The relevant literature does not explicitly address the fact that there are two fundamentally different inorganic carbon (DIC) reservoirs in seawater; (1) a long-term “background” DIC reservoir that is not in net-transfer equilibrium with the atmosphere, and (2) a short-term “atmospheric” DIC reservoir that is fed by atmospheric pCO2. In addition, we may define a third “anthropogenic” DIC reservoir that quantifies the increase in DIC since industrialization.

We perform experiments to quantify these reservoirs. We equilibrate Aegean seawater with N2-O2 (79:21) gases with variable pCO2 from < 10 to 100,000 µatm, and pure CO2 gas.
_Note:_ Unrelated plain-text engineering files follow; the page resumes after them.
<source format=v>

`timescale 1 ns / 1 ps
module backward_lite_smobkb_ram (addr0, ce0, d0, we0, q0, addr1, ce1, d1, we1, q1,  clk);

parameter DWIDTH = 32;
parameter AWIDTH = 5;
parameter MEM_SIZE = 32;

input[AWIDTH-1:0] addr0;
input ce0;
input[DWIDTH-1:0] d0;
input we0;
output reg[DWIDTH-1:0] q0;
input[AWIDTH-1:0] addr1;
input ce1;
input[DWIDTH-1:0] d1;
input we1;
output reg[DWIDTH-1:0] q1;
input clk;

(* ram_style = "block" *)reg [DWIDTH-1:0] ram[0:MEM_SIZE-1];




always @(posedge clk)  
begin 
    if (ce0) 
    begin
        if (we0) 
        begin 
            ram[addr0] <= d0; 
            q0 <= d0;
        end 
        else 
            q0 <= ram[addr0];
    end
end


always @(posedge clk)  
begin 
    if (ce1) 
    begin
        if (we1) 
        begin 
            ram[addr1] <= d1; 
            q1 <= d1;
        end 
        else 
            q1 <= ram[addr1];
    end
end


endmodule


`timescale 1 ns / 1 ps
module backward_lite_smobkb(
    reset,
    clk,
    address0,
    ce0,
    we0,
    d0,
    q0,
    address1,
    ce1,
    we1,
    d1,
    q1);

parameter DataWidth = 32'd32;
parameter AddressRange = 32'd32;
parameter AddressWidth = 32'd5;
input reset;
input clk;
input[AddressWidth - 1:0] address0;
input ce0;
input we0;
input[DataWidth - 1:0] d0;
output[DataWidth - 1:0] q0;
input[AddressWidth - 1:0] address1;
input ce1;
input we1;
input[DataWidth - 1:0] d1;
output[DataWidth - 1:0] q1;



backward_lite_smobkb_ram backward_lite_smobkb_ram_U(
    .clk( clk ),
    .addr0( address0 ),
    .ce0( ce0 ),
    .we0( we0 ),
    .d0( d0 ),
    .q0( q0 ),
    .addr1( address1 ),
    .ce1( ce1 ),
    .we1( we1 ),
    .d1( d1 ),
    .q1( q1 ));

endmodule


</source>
We quantify electrochemically the changes in pH and, by titration and IR spectroscopy, total alkalinity (TA) and dissolved inorganic carbon (DIC) that occur with variations in pCO2. About 78 % of the Aegean DIC is “background“, introduced into the Aegean sea by the long-term carbon cycle, i.e. riverine input, remineralization of organic carbon, and hydrothermal CO2. In terms of concentration and in the short term, this reservoir is independent of atmospheric pCO2. About 22 % of DIC is atmospheric in origin and is in exchange equilibrium with atmospheric pCO2. The anthropogenic contribution to the atmospheric DIC reservoir is derived by measuring the increase in DIC between 280 (pre-industrial) and 410 µatm (present-day) pCO2 and quantified at around 26 %.
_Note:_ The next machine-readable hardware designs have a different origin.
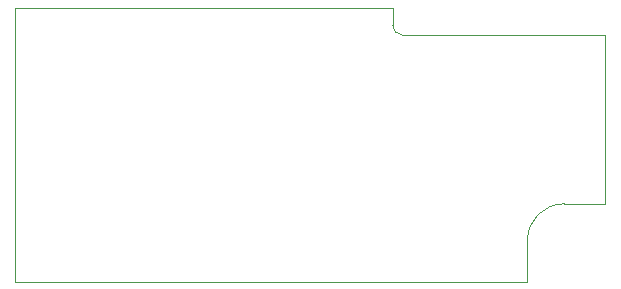
<source format=gm1>
G04 #@! TF.GenerationSoftware,KiCad,Pcbnew,(5.1.4)-1*
G04 #@! TF.CreationDate,2019-11-21T02:33:43+00:00*
G04 #@! TF.ProjectId,analog,616e616c-6f67-42e6-9b69-6361645f7063,rev?*
G04 #@! TF.SameCoordinates,Original*
G04 #@! TF.FileFunction,Profile,NP*
%FSLAX46Y46*%
G04 Gerber Fmt 4.6, Leading zero omitted, Abs format (unit mm)*
G04 Created by KiCad (PCBNEW (5.1.4)-1) date 2019-11-21 02:33:43*
%MOMM*%
%LPD*%
G04 APERTURE LIST*
%ADD10C,0.100000*%
G04 APERTURE END LIST*
D10*
X70884600Y-54493160D02*
X27526800Y-54493160D01*
X60242000Y-33588960D02*
X77488600Y-33588960D01*
X59480000Y-31302960D02*
X59480000Y-32826960D01*
X60242000Y-33588960D02*
G75*
G02X59480000Y-32826960I0J762000D01*
G01*
X27526800Y-31302960D02*
X59480000Y-31302960D01*
X27526800Y-31302960D02*
X27526800Y-54493160D01*
X70884181Y-50987961D02*
X70884600Y-54493160D01*
X77488600Y-47914560D02*
X77488600Y-33588960D01*
X70884181Y-50987961D02*
G75*
G02X74008799Y-47914561I3073819J1D01*
G01*
X74008800Y-47914560D02*
X77488600Y-47914560D01*
M02*

</source>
Our experiments also allow projections into the future. It has been suspected that increasing atmospheric pCO2 lowers the CO2 absorption capacity of ocean surface water. Our data confirm this assessment. When the pCO2 increases, the pH and the CO32--concentration fall, and with them the ability of seawater to hydrolyze CO2. Without measures to limit anthropogenic CO2 emissions, the absorption capacity of Aegean seawater in the year 2100 will be only about one half of the absorption capacity of today.

Gäb F. M., Ballhaus C. & Siemens J., in press. Long-term and short-term inorganic carbon reservoirs in Aegean seawater – an experimental study. EGUsphere. Article.